慌ててサクラを担いで後を追ったデュランだったが、珍しく真剣に焦っているらしいアーシアの様子にどういう事だと説明を求めると。
「魔王城の奥には、先代様が悪ふざけで製作された凶悪通り越して極悪な隠しダンジョンがあるんですよ……シリウス様は恐らくデュラン殿の発言を真に受けて、下手したら隠しダンジョンの奥のラストステージで何百年か時間潰して人間から魔王の恐怖が薄れるのを待つおつもりです!!」
アーシアの言葉に、デュランの肩の上に担がれ、運ばれているサクラが悲鳴じみた声を上げた。

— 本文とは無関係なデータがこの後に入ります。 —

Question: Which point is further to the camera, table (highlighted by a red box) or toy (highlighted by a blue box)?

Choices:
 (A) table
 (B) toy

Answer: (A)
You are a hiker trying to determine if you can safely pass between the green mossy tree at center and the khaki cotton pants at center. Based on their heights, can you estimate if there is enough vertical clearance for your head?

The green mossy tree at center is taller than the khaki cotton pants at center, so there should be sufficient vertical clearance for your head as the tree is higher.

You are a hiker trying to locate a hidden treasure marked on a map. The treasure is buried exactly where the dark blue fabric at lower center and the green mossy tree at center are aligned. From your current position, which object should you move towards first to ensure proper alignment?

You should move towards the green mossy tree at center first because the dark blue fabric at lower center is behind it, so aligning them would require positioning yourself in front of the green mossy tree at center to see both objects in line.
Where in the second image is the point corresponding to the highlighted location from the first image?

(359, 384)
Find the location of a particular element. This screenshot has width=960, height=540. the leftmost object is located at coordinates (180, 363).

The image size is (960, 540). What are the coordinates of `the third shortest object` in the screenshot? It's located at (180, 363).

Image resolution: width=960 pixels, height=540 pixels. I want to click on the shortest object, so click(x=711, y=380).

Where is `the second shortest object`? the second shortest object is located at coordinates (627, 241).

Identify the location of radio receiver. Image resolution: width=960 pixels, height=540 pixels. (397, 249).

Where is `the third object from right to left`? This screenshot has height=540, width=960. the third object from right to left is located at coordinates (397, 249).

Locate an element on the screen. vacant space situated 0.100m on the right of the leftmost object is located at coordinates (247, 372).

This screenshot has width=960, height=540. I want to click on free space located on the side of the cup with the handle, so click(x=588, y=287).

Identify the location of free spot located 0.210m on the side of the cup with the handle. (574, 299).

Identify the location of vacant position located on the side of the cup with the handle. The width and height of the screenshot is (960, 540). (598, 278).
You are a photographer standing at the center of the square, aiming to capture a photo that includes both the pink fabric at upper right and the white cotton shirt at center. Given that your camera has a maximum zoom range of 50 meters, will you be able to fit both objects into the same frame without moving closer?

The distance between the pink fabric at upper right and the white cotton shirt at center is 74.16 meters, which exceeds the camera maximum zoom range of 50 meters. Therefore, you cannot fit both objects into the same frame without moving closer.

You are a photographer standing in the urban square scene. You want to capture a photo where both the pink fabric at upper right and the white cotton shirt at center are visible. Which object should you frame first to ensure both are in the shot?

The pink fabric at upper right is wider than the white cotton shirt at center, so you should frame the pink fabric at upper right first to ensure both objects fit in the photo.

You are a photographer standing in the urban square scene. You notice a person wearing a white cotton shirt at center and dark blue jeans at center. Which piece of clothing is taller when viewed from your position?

「ちょ! 何百年って……てか隠しダンジョンって難易度はどれぐらいですかっ!?」
「先代様が『クリア出来るもんならしてみやがれ』を合言葉に製作した致死率200%の極悪ダンジョンですよ!? 魔王城周辺の『常闇の森』がお手軽ハイキングコースに見えるぐらいのレベル差があるに決まってるじゃないですかっ!!」
ちなみに『常闇の森』は魔王城をぐるりと取り囲んだ、一般的にはラストダンジョンと呼ばれるレベルの森である。磁石も効かず光も射さず、出てくる魔物は凶悪種ばかりの上即死判定ばっちりなえげつない罠がごろごろしているそこがお手軽ハイキングコースに見える隠しダンジョンって一体!?
「……無論責任はデュラン殿にとっていただきましょう、ええ勿論」
冷ややか過ぎるアーシアの声と、涙目で睨んでくる妹分。
「責任=引き篭もったシリウスを迎えに行く役」だと一瞬で理解したデュランは青ざめ、走りながら天高く絶叫した。
「シリウス俺が悪かった!! 悪かったから引き篭もりは中止して一旦ダールベルグに戻ってくれ頼むからぁああああああ!!」
ちなみに、今にも隠しダンジョンに一歩踏込もうとしていたシリウスはその後すぐに「呼ばれたような気がする」とダールベルグのデュランの前に転移魔術で現われ、いきなり登場したシリウスにデュランは躊躇無くスライディング土下座で謝罪した。
その後デュランがいくら説明しても嫌味を理解してもらえずにデュランは羞恥のピークを味わわされたが結果としてシリウスの危なっかしさを理解し、その後力の制御の訓練としてデュランがシリウスに普通の剣を教えている姿が見られるようになった。
「……ところで剣士殿、先日の件だが……」
「頼むから『剣士殿』呼びマジでやめてシリウス。デュランで呼び捨ててくれお願いします」
「……わかった、デュラン……だが何故だ?」
「薄ら寒いナニカを思い出すんだよ……!!」
この様に打ち解けたやり取りも見られるようになり、まるで弟に対するようにシリウスに接するようになったデュランだったが……
「テメェらシリウスに妙な言葉吹き込むんじゃねぇええええっ!!」
シリウスに対する言動に異様に過保護になってしまっていた。
デュランとアーシアの自棄酒の夜は、まだ当分の間続きそうである。
これでデュラン視点は一段落です。